Max Peeperkorn, Dan Brown and colleagues Tom Kouwenhoven and Anna Jordanous receive Best Student Paper Award at ICCC’24

Friday, July 5, 2024

PhD candidate Max Peeperkorn, his co-advisors Professors Dan Brown and Anna Jordanous, and fellow PhD candidate Tom Kouwenhoven have received a Best Student Paper Award for their work titled “Is temperature the creativity parameter of large language models?” Their research was presented at the 15th International Conference on Computational Creativity, held in June 2024 at Jönköping University in Sweden.

“Congratulations to Max, Dan and their colleagues,” said Raouf Boutaba, University Professor and Director of the Cheriton School of Computer Science. “They found that the so-called temperature parameter of a large language model, which influences the randomness of its output, is more subtle and at best only moderately correlated with aspects of creativity, contrary to what is often claimed. Their recommendations will help guide us towards more informed and useful creative behaviours of LLMs.”

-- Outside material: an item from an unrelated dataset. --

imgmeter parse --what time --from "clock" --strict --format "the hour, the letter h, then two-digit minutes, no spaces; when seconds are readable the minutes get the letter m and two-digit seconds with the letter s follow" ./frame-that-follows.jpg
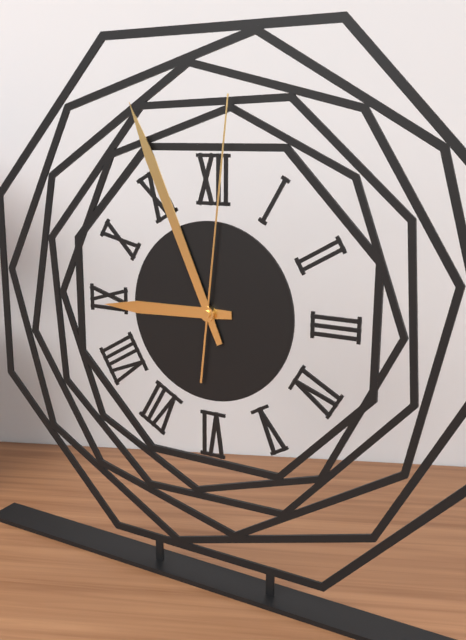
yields 8h56m01s
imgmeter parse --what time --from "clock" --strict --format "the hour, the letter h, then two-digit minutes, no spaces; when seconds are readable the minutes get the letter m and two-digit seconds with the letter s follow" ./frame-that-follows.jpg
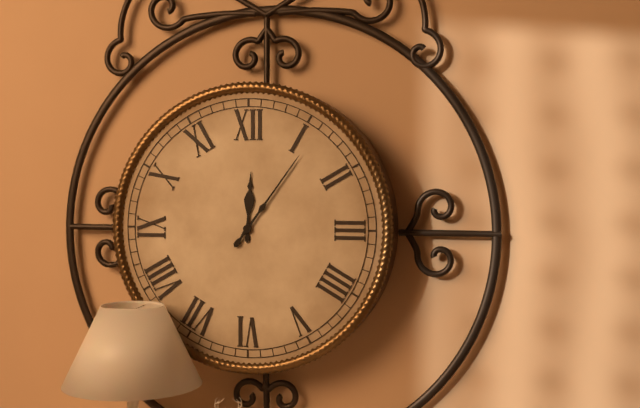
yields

Max Peeperkorn, Tom Kouwenhoven, Dan Brown and Anna Jordanous

L to R: Max Peeperkorn, Tom Kouwenhoven, Dan Brown and Anna Jordanous

Max Peeperkorn is a PhD candidate at the University of Kent’s School of Computing, where he studies computational creativity. Max explores the social aspects of creativity, in particular how social information, such as critiques and reviews, can be applied to evaluate creative output, and how that is useful in computational co-creativity systems.

Tom Kouwenhoven is a PhD candidate at the Leiden Institute for Advanced Computer Science and the Creative Intelligence Lab at Leiden University, Netherlands. His research focuses on improving communication between humans and artificial intelligence by co-creating shared vocabularies.

Dan Brown is a Professor at the Cheriton School of Computer Science. His interdisciplinary research spans computational creativity, music information retrieval, and bioinformatics. Dan is also an Honorary Professor at the School of Computing of the University of Kent.

Anna Jordanous is a Reader (Professor) at the University of Kent’s School of Computing. Her research interests include computational creativity and its evaluation, music informatics, digital humanities, knowledge modelling, semantic web, and natural language processing. 

Insights from this award-winning research

Large language models (LLMs), such as ChatGPT and Claude, have become widespread tools for various creative tasks, including writing stories, poems, jokes, and video game dialogues, producing outputs that range from beautiful to peculiar, pastiche to outright plagiarism. The temperature parameter of an LLM, which controls the randomness of its output, is often referred to as the creativity parameter because of its role in generating diverse outputs. Temperature may have an effect on creativity because without variation nothing new can be created. 

The researchers investigated this claim using a narrative generation task with a fixed context, model and prompt. Their main goal was to investigate how temperature affects the creativity of story generation. They empirically evaluated the LLM output for different temperature values using four conditions for creativity in narrative generation: novelty, typicality, cohesion, and coherence. 

Their findings revealed that temperature was weakly correlated with novelty, moderately negatively correlated with coherence, and had no significant relationship with cohesion or typicality. Contrary to the creativity parameter claim, the research team found that the influence of temperature on LLM creativity is both subtle and weak. Overall, however, higher temperatures did lead to slightly more novel outputs. They conclude by discussing future areas for research, principally ideas that allow creative outputs of LLMs to rely less on chance.


To learn more about the research on which this article is based, please refer to Max Peeperkorn, Tom Kouwenhoven, Dan Brown, Anna Jordanous. Is Temperature the Creativity Parameter of Large Language Models? May 2024. arXiv:2405.00492. Presented at the 15th International Conference on Computational Creativity, June 17–21, 2024 at the University of Jönköping in Sweden.

The 14th International Conference on Computational Creativity, held in June 2023, was hosted by the University of Waterloo.